=== Section Start ===

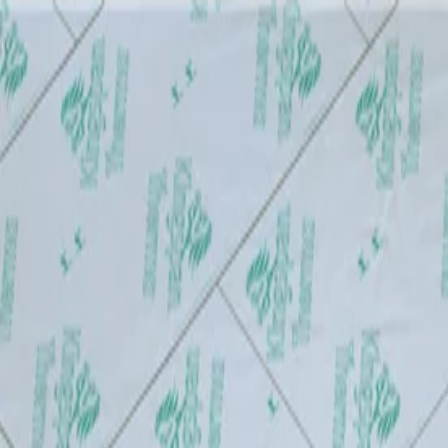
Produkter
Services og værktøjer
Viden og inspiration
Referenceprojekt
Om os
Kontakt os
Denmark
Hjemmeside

=== Section End ===
=== Section Start ===

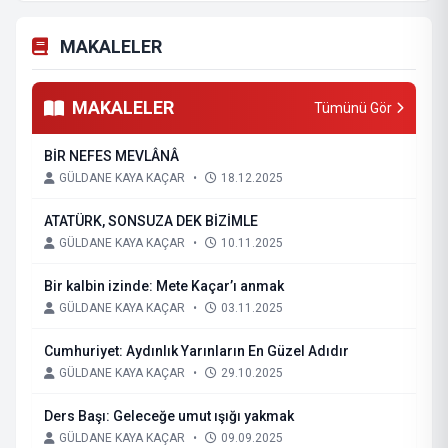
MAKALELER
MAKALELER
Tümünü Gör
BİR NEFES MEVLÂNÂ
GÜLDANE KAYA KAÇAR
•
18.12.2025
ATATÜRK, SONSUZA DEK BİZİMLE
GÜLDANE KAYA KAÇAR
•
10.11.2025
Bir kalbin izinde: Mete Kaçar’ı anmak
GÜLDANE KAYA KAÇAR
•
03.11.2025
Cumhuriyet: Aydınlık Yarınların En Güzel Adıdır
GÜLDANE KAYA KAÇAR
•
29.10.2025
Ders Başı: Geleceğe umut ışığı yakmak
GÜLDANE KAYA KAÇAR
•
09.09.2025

=== Section End ===
=== Section Start ===

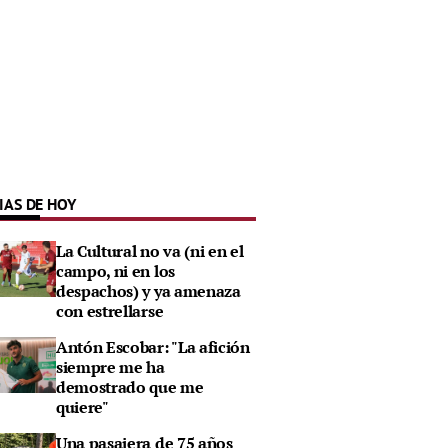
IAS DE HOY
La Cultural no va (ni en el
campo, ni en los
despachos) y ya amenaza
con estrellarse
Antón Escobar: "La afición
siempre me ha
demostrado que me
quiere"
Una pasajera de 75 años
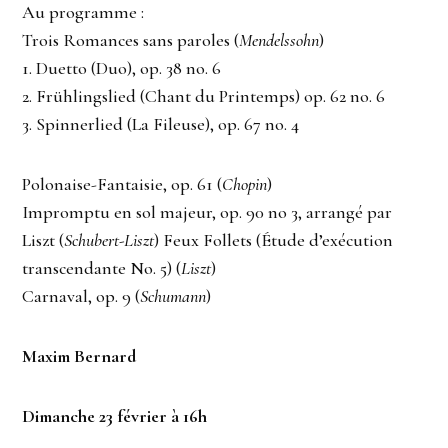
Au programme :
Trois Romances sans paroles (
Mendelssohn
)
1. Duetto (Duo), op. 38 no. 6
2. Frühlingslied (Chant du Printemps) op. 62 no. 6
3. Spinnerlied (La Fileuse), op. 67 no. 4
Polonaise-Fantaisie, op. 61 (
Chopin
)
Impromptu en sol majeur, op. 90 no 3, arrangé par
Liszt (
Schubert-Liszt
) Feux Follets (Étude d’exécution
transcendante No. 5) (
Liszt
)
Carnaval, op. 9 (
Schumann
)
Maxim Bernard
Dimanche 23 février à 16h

=== Section End ===

Instruction: Output the material above exactly, but only from the line that carries "Schubert-Liszt" through the line that carries "Dimanche 23 février à 16h".

Response box:
Schubert-Liszt
) Feux Follets (Étude d’exécution
transcendante No. 5) (
Liszt
)
Carnaval, op. 9 (
Schumann
)
Maxim Bernard
Dimanche 23 février à 16h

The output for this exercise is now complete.